▶ Extract:
Tag Archives: MN North: Sax-Zim Bog

90 Minutes With a Great Gray Owl

After three days of snow, ice, rain and finally extremely high winds, when I saw that the weather forecast contained calm winds (under 3 mph) and thin clouds I knew this morning was a great one to be Bog bound. The last few days had been horrible if you are a bird which hunts by hearing voles running beneath the snow. Owls had to be very, very hungry.

By sunup (behind the clouds) I arrived at Sax-Zim Bog. Within moments I found my first Great Gray Owl, and then for the next 90 minutes I watched owls hunt till it was finally time for their mid day siesta. I then left the owling grounds and drove over to the Warren Nelson Bog where I took a short hike and saw Boreal Chickadees, a Northern Shrike, and two Black-Backed Woodpeckers. By 10:30 I was on my way home … wow … what a great morning of birding.

Oh yes … did I mention the skies cleared very briefly and I even managed to take a few photographs with a blue sky background. Life is good.

Great Gray Owls at Sax-Zim Bog

Black- Backed Woodpeckers at the Warren Nelson Bog

Northern Shrike at the Warren Nelson Bog

Nordic Skiing in Sax-Zim Bog

I like to explore Sax-Zim Bog … often by Nordic skiing.

For a number of years, I have wanted to see Lake Williams, which is north of Lake Nichols. I knew there was a snowmobile trail, and yesterday after the freezing rains quite, I skied into the back country. During the week, snowmobile trails are a great way to get around northern Minnesota. On weekends, I tend to stay off the more popular trails. I did not see a single snowmobile during my mid day ski. From experience I know one can hear the sleds from a long distance away which always allows me to get off the trails before the snowmobiles arrive.

The ski was gorgeous. Although I did not see any owls during my ski, the first 1/2 km was prime owl habitat. At one point I crossed the power line cut. I learned that snowmobile distance signs are very inaccurate. Metal signs stated among other things that it was 2 miles back to Lake Nichols. My Garmin had the distance measured at 2 kilometers. The same sign stated Lake Williams was another 1 mile distant. It was only 1/2 km further through the woods.

Lake Williams is everything you could want in a remote lake. I skied out onto the lake ice and enjoyed the silence. I then turned around and skied back to my car at the Lake Nichols boat launch.

As a fyi … I also had a failed cross-country ski jaunt yesterday. I like to ski into the Bog north of Lake Nichols Road using the small streams in the area just east of hwy #7 where folks search for Great Gray Owls. Wrong move, but I suspected that might be the case. This winter has not yet been cold enough, and when I got downstream of my first beaver dam, I could tell the ice was not thick enough. I turned around and skied back to Nichols Lake Road. The heavy snows and mild temperatures this winter just haven’t formed a thick sheet of ice where mild currents are present (like downstream from a beaver dam).

My ski into Williams Lake was 5.25 kilometers round trip with an elevation change in total of 135 feet … quite easy.

▶ Set exercise 1: Name every kind of bird the Sax-Zim Bog posts mention by species name.
▶ Set exercise 2: According to the Sax-Zim Bog posts, how long was the round-trip ski to Lake Williams?

▶ Extracted records:
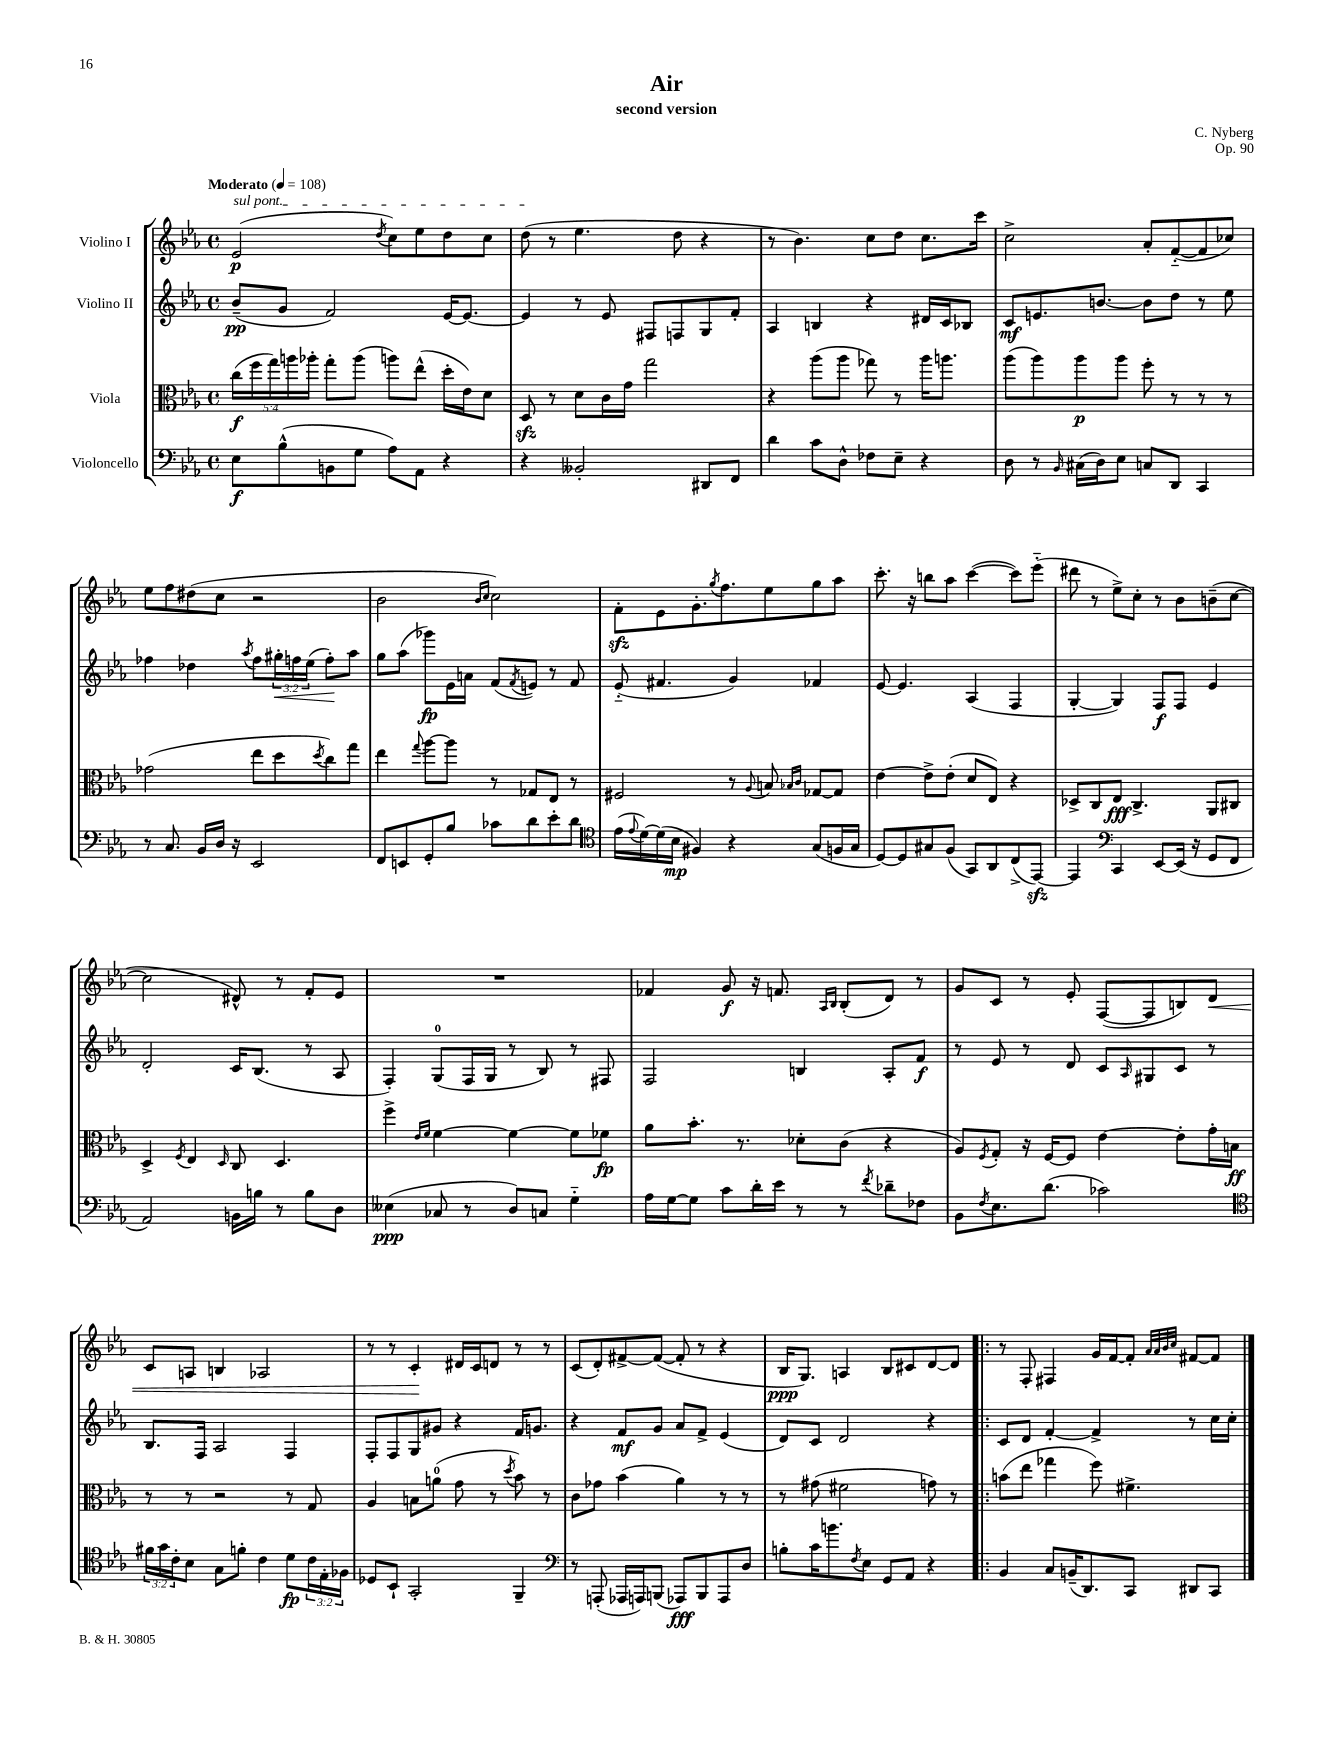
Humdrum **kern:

**kern	**dynam	**kern	**dynam	**kern	**dynam	**kern	**dynam
*part4	*part4	*part3	*part3	*part2	*part2	*part1	*part1
*staff4	*staff4	*staff3	*staff3	*staff2	*staff2	*staff1	*staff1
*I"Violoncello	*	*I"Viola	*	*I"Violino II	*	*I"Violino I	*
*clefF4	*	*clefC3	*	*clefG2	*	*clefG2	*
*k[b-e-a-]	*	*k[b-e-a-]	*	*k[b-e-a-]	*	*k[b-e-a-]	*
*M4/4	*	*M4/4	*	*M4/4	*	*M4/4	*
*met(c)	*	*met(c)	*	*met(c)	*	*met(c)	*
*MM108	*	*MM108	*	*MM108	*	*MM108	*
=1	=1	=1	=1	=1	=1	=1	=1
!	!	!	!	!	!	!LO:TX:a:B:t=Moderato	!
!	!	!	!	!	!	!LO:TX:a:i:t=sul pont.	!
8E-\L	f	(20cc\LL	f	(8b-~/L	pp	(2e-/	p
.	.	20ff\	.	.	.	.	.
.	.	20gg\)	.	.	.	.	.
(8B-^^\	.	.	.	8g/J	.	.	.
.	.	20aan\	.	.	.	.	.
.	.	20aa-X'\JJ	.	.	.	.	.
8BBn\	.	8gg'\L	.	2f/)	.	.	.
8G\J	.	(8aa-\J	.	.	.	.	.
.	.	.	.	.	.	8qdd/	.
8A-\L)	.	8aan\L)	.	.	.	8cc\L)	.
8AA-\J	.	(8ee-^^\J	.	.	.	8ee-\	.
4r	.	16dd'\LL	.	[16e-/KL	.	8dd\	.
.	.	16e-\J)	.	8.e-/J_	.	.	.
.	.	8d\J	.	.	.	8cc\J	.
=2	=2	=2	=2	=2	=2	=2	=2
4r	.	8Dzz/	.	4e-/]	.	(8dd\	.
.	.	8r	.	.	.	8r	.
2BB--X'/	.	8d\L	.	8r	.	4.ee-\	.
.	.	16c\L	.	8e-/	.	.	.
.	.	16g\JJ	.	.	.	.	.
.	.	2gg\	.	8F#X/L	.	.	.
.	.	.	.	8Fn/	.	8dd\	.
8DD#X/L	.	.	.	8G/	.	4r	.
8FF/J	.	.	.	8f'/J	.	.	.
=3	=3	=3	=3	=3	=3	=3	=3
4d\	.	4r	.	4A-/	.	8r	.
.	.	.	.	.	.	4.b-\)	.
8c\L	.	(8aa-\L	.	4Bn/	.	.	.
8D^^\J	.	8aa-\J	.	.	.	.	.
8F-X\L	.	8gg-X\)	.	4r	.	8cc\L	.
8E-~\J	.	8r	.	.	.	8dd\J	.
4r	.	16aa-\KL	.	16d#X/LL	.	8.cc\L	.
.	.	8.aan\J	.	16c/J	.	.	.
.	.	.	.	8B-X/J	.	.	.
.	.	.	.	.	.	16ccc\Jk	.
=4	=4	=4	=4	=4	=4	=4	=4
8D\	.	(8aa-\L	.	8c/L	mf	2cc^\	.
8r	.	8aa-\)	.	8.en/	.	.	.
16qqBB-/	.	.	.	.	.	.	.
(16C#X\LL	.	8aa-\	p	.	.	.	.
16D\J)	.	.	.	[8.bn/J	.	.	.
8E-\J	.	8aa-\J	.	.	.	.	.
8Cn/L	.	8ff'\	.	8b\L]	.	8a-'/L	.
8DD/J	.	8r	.	8dd\J	.	([8f/	.
4CC/	.	8r	.	8r	.	8f/]	.
.	.	8r	.	8ee-\	.	8cc-X/J)	.
!!LO:LB:g=z
=5	=5	=5	=5	=5	=5	=5	=5
8r	.	(2g-X\	.	4ff-X\	.	8ee-\L	.
8.C/	.	.	.	.	.	8ff\	.
.	.	.	.	4dd-X\	.	(8dd#X\	.
16BB-/LL	.	.	.	.	.	.	.
16D/JJ	.	.	.	.	.	8cc\J	.
16r	.	.	.	.	.	.	.
.	.	.	.	8qaa-/	.	.	.
2EE-/	.	8ee-\L	.	8ff-\L	.	2r	.
!	!	!	!	!	!LO:HP:b	!	!
.	.	8dd\	.	24gg#X'\L	<	.	.
.	.	.	.	24ffn\	.	.	.
.	.	.	.	(24ee-\JJ	.	.	.
.	.	8qdd/	.	.	.	.	.
.	.	8cc\)	.	8ff'\L)	.	.	.
.	.	8gg\J	.	8aa-\J	[	.	.
=6	=6	=6	=6	=6	=6	=6	=6
8FF/L	.	4ee-\	.	8gg\L	.	2b-\	.
8EEn/	.	.	.	(8aa-\J	.	.	.
.	.	8qqgg/	.	.	.	.	.
8GG'/	.	[8aa-\L	.	8ggg-X\L)	fp	.	.
8B-/J	.	8aa-\J]	.	16e-\L	.	.	.
.	.	.	.	16an\JJ	.	.	.
.	.	.	.	.	.	16qqb-/LL	.
.	.	.	.	.	.	16qqcc/JJ	.
8c-X\L	.	8r	.	(8f/L	.	2cc\)	.
.	.	.	.	8qf/	.	.	.
8d\	.	8G-X/L	.	8en/J)	.	.	.
8e-'\	.	8E-/J	.	8r	.	.	.
8d\J	.	8r	.	8f/	.	.	.
=7	=7	=7	=7	=7	=7	=7	=7
*clefC4	*	*	*	*	*	*	*
(16e-\LL	.	2F#X/	.	(8e-/	.	8fzz'\L	.
8qqe-/	.	.	.	.	.	.	.
[16d\)	.	.	.	.	.	.	.
(16d\]	.	.	.	4.f#X/	.	8e-\	.
16B-\JJ	mp	.	.	.	.	.	.
4F#X/)	.	.	.	.	.	8.g'\	.
.	.	.	.	.	.	8qgg/	.
.	.	.	.	.	.	8.ff\	.
4r	.	8r	.	4g/)	.	.	.
.	.	8qqA-/	.	.	.	.	.
.	.	8Bn/	.	.	.	8ee-\	.
.	.	16qqB-X/LL	.	.	.	.	.
.	.	16qqc/JJ	.	.	.	.	.
(8G/L	.	[8G-X/L	.	4f-X/	.	8gg\	.
16Fn/L	.	8G-/J]	.	.	.	8aa-\J	.
16G/JJ	.	.	.	.	.	.	.
=8	=8	=8	=8	=8	=8	=8	=8
[8D/L)	.	[4e-\	.	[8e-/	.	8.ccc'\	.
8D/]	.	.	.	4.e-/]	.	.	.
.	.	.	.	.	.	16r	.
8G#X/	.	8e-^\L]	.	.	.	8bbn\L	.
(8F/J	.	(8e-'\J	.	.	.	8aa-\J	.
8GG/L)	.	8d/L	.	(4A-/	.	([4ccc\	.
8AA-/	.	8E-/J)	.	.	.	.	.
(8C^/	.	4r	.	4F/	.	8ccc\L])	.
[8EE-zz/J)	.	.	.	.	.	(8eee-\J	.
=9	=9	=9	=9	=9	=9	=9	=9
4EE-/]	.	8D-X^/L	.	[4G'/	.	8ddd#X\	.
.	.	8C/	.	.	.	8r	.
*clefF4	*	*	*	*	*	*	*
4CC/	.	8E-/J	fff	4G/])	.	8ee-^\L)	.
.	.	4.C^/	.	.	.	8cc'\J	.
[8EE-/L	.	.	.	8F/L	f	8r	.
(16EE-/Jk]	.	.	.	8F/J	.	8b-\L	.
16r	.	.	.	.	.	.	.
8GG/L	.	8AA-/L	.	4e-/	.	(8bn~\	.
8FF/J	.	8C#X/J	.	.	.	[8cc\J	.
!!LO:LB:g=z
=10	=10	=10	=10	=10	=10	=10	=10
2AA-/)	.	4D^/	.	2d'/	.	2cc\]	.
.	.	8qF/	.	.	.	.	.
.	.	4E-/	.	.	.	.	.
.	.	16qqD/	.	.	.	.	.
16BBn\LL	.	8C/	.	16c/KL	.	8d#X^^/)	.
16Bn\JJ	.	.	.	(8.B-/J	.	.	.
8r	.	4.D/	.	.	.	8r	.
8B\L	.	.	.	8r	.	8f'/L	.
8D\J	.	.	.	8A-/	.	8e-/J	.
=11	=11	=11	=11	=11	=11	=11	=11
(4E--X\	ppp	4ff^\	.	4F'/)	.	1r	.
.	.	16qqe-/LL	.	.	.	.	.
.	.	16qqf/JJ	.	.	.	.	.
8C-X/	.	[4f\	.	(8G/L	.	.	.
8r	.	.	.	16F/L	.	.	.
.	.	.	.	16G/JJ	.	.	.
8D/L)	.	4f\_	.	8r	.	.	.
8Cn/J	.	.	.	8B-/)	.	.	.
4G\	.	8f\L]	.	8r	.	.	.
.	.	8f-X\J	fp	8F#X/	.	.	.
=12	=12	=12	=12	=12	=12	=12	=12
16A-\LL	.	8a-\L	.	2F/	.	4f-X/	.
[16G\J	.	.	.	.	.	.	.
8G\J]	.	8.b-'\J	.	.	.	.	.
8c\L	.	.	.	.	.	8g/	f
.	.	8.r	.	.	.	.	.
16d'\L	.	.	.	.	.	16r	.
16e-\JJ	.	.	.	.	.	8.fn/	.
8r	.	8d-X'\L	.	4Bn/	.	.	.
.	.	.	.	.	.	16qqA-/LL	.
.	.	.	.	.	.	16qqB-/JJ	.
8r	.	(8c\J	.	.	.	(8B-'/L	.
8qf/	.	.	.	.	.	.	.
8d-X~\L	.	4r	.	8A-'/L	.	8d/J)	.
8F-X\J	.	.	.	8f/J	f	8r	.
=13	=13	=13	=13	=13	=13	=13	=13
8BB-\L	.	8A-/L)	.	8r	.	8g/L	.
8qF/	.	8qF/	.	.	.	.	.
8.E-\	.	8G'/J	.	8e-/	.	8c/J	.
.	.	16r	.	8r	.	8r	.
(8.d\J	.	[16F/KL	.	.	.	.	.
.	.	8F/J]	.	8d/	.	8e-'/	.
2c-X\)	.	[4e-\	.	8c/L	.	([8F/L	.
.	.	.	.	16qqA-/	.	.	.
.	.	.	.	8G#X/	.	8F/]	.
.	.	8e-'\L]	.	8c/J	.	8Bn/)	.
!	!	!	!	!	!	!	!LO:HP:b
.	.	16g'\L	.	8r	.	8d/J	<
.	.	16Bn\JJ	ff	.	.	.	.
!!LO:LB:g=z
=14	=14	=14	=14	=14	=14	=14	=14
*clefC4	*	*	*	*	*	*	*
24f#X\LL	.	8r	.	8.B-/L	.	8c/L	.
24g\	.	.	.	.	.	.	.
24c'\J	.	.	.	.	.	.	.
8B-\J	.	8r	.	.	.	8An/J	.
.	.	.	.	16F/Jk	.	.	.
8G\L	.	2r	.	2A-/	.	4Bn/	.
8fn'\J	.	.	.	.	.	.	.
4c\	.	.	.	.	.	2A-X/	.
8d\L	fp	8r	.	4F/	.	.	.
24c\L	.	8G/	.	.	.	.	.
24E-'\	.	.	.	.	.	.	.
24F-X\JJ	.	.	.	.	.	.	.
=15	=15	=15	=15	=15	=15	=15	=15
8D-X/L	.	4A-/	.	8F'/L	.	8r	.
8BB-`/J	.	.	.	8F/	.	8r	.
2GG'/	.	8Bn\L	.	8G/	.	4c'/	.
.	.	(8an\J	.	8g#X/J	.	.	.
.	.	8g\	.	4r	.	16d#X/LL	[
.	.	.	.	.	.	16c/J	.
.	.	8r	.	.	.	8dn/J	.
.	.	8qdd/	.	.	.	.	.
4FF~/	.	8b-\)	.	16f/KL	.	8r	.
.	.	.	.	8.gn/J	.	.	.
.	.	8r	.	.	.	8r	.
=16	=16	=16	=16	=16	=16	=16	=16
*clefF4	*	*	*	*	*	*	*
8r	.	8c\L	.	4r	.	(8c/L	.
(8AAAn'/	.	8g-X\J	.	.	.	8d'/)	.
16AAA-X/LL	.	(4b-\	.	8f/L	mf	[8f#X^/	.
16AAAn/J)	.	.	.	.	.	.	.
(8BBBn/J	.	.	.	8g/J	.	(8f#/J_	.
8AAA-X/L)	fff	4a-\)	.	8a-/L	.	8f#'/]	.
8BBB/	.	.	.	8f^/J	.	8r	.
8AAA-/	.	8r	.	(4e-/	.	4r	.
8D/J	.	8r	.	.	.	.	.
=17	=17	=17	=17	=17	=17	=17	=17
8Bn'\L	.	8r	.	8d/L)	.	16B-/KL	ppp
.	.	.	.	.	.	8.G/J)	.
16c\K	.	(8g#X\	.	8c/J	.	.	.
8.bn\	.	.	.	.	.	.	.
.	.	2f#X\	.	2d/	.	4An/	.
8qF/	.	.	.	.	.	.	.
8E-\J	.	.	.	.	.	.	.
8GG/L	.	.	.	.	.	8B-/L	.
8AA-/J	.	.	.	.	.	8c#X/	.
4r	.	8gn\)	.	4r	.	[8d/	.
.	.	8r	.	.	.	8d/J]	.
=18!|:	=18!|:	=18!|:	=18!|:	=18!|:	=18!|:	=18!|:	=18!|:
4BB-/	.	(8bn\L	.	8c/L	.	8r	.
.	.	8ee-\J	.	8d/J	.	8F'/	.
8C/L	.	4gg-X\	.	[4f'/	.	4F#X/	.
(16BBn~/K	.	.	.	.	.	.	.
8.DD/)	.	.	.	.	.	.	.
.	.	8ff\)	.	4f^/]	.	16g/LL	.
.	.	.	.	.	.	[16f/J	.
8CC/J	.	4.f#X^\	.	.	.	8f'/J]	.
.	.	.	.	.	.	32qqa-/LLL	.
.	.	.	.	.	.	32qqa-/	.
.	.	.	.	.	.	32qqb-/	.
.	.	.	.	.	.	32qqcc/JJJ	.
8DD#X/L	.	.	.	8r	.	[8f#X/L	.
8CC/J	.	.	.	16cc\LL	.	8f#/J]	.
.	.	.	.	16cc'\JJ	.	.	.
==	==	==	==	==	==	==	==
*-	*-	*-	*-	*-	*-	*-	*-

▶ Reply 1: Great Gray Owl, Boreal Chickadee, Northern Shrike, Black-Backed Woodpecker

▶ Reply 2: 5.25 kilometers